Part 2: Programming: Analyzing Protein-Protein Interaction Network (30 points)

It would be a shame if we didn’t have a problem in computational biology, and it would be sad if we didn’t have a chance to analyze cool biological data, specifically Protein-Protein Interactions networks. Just to make it a little more interesting, lets work with human data and save the world. Database of Interacting Proteins (DIP) is a database that documents experimentally validated protein interactions from many species ranging from yeast to human. Every once in a while, the database is updated as more and more protein interactions are experimentally verified by biologists. You will be analyzing the human protein-protein interactions network. Glossary:

A path in a graph is a sequence of vertices such that from each of its vertices there is an

edge to the next vertex in the sequence.

The length of a path for our purposes – the number of edges in it

The degree of the vertex v – number of vertices adjacent/connected by edges to v

Download Midterm.zip found in the midterm section of the course website.

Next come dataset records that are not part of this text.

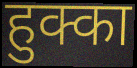
हुक्का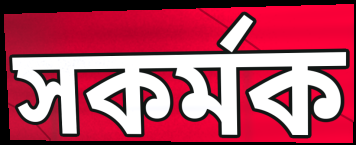
সকর্মকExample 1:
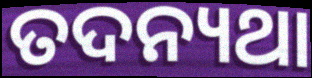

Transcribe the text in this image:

ତଦନ୍ୟଥା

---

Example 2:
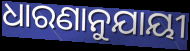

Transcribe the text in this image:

ଧାରଣାନୁଯାୟୀ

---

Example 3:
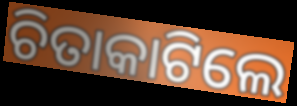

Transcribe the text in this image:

ଚିତାକାଟିଲେ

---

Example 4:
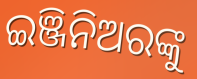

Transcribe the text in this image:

ଇଞ୍ଜିନିଅରଙ୍କୁ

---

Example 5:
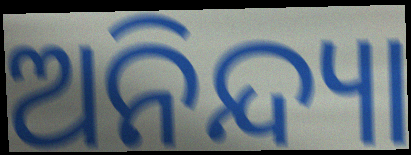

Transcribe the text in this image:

ଅନିନ୍ଦ୍ୟା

Your goal here is to implement the following methods of the Graph class given in the Graph.java file from the course website: // returns the vertex with the biggest degree in the graph public String theMaxDegreeVertex() // return the length of the shortest path, the number of edges, between vertices start and end, if there’s no path – return Integer.MAX_VALUE public int distanceTo(String start, String end)

Part 3: Programming Exercise 2: MapColors(30 points)

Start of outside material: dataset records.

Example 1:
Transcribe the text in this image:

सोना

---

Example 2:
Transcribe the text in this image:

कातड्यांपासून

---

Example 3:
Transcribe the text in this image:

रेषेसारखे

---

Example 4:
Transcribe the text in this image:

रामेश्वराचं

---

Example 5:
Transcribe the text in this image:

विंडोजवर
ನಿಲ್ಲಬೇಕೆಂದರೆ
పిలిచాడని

You’ve seen two types of clustering this semester: K-means, and hierarchical. Both have been

applied to problems in computational biology: clustering genes based on expression profile, and generating a phylogenetic tree from protein sequences. Clustering has applications outside computational biology, as well, and is widely used in computer science. For example, you could cluster the colors in a picture, and then assign a single color to all the colors in the same cluster. This can be used for artistic effect (music videos in the 1980s), or to take up less space (many graphics on the web are color-reduced). Here is what happens when you apply color-reduction to one of the rotating photos on the Princeton Computer Science department’s home page.

Original photo (millions of colors): cs.png

32 colors: out32.png

8 colors: out8.png

4 colors: out4.png

Write a program MapColors that takes in three arguments: the name of the picture to read in, the name of the picture to write out, and the number of colors. java MapColors cs.png out4.png 4 We provide a skeletal MapColors.java, which supplies the basic outline of K-Means clustering.

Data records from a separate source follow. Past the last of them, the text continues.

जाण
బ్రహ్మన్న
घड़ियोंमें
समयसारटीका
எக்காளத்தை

Thus, this question tests your conceptual understanding and your ability to read and understand code, rather than your ability to write code from scratch. In addition to the program, please also turn in your answers to the following questions (many of which are hints for the assignment).

1. A Color is just a triplet (R, G, B), where each of the three color channels ranges from 0 to

255. How do you find the distance between two Colors?

2. K-Means consists of setting initial clusters randomly, assigning items to the closest cluster, then shifting the centroids based on the items in the cluster. But for a photographic image,

there could be millions of different colors. It might take hours to converge perfectly (such

that no clusters change). Why might K-Means take a long time to converge How do you

relax the convergence criterion to speed up the process?

3. Suppose that we used single-link hierarchical clustering instead. How long would it take to

cluster an M×N pixel image down to k colors? Assume that each pixel is a different color.

4. Why is there a big line in the sky across the 32-color photo of the CS building, that wasn’t

present in the 8-color and 4-color. Shouldn’t more colors deliver a more realistic photo?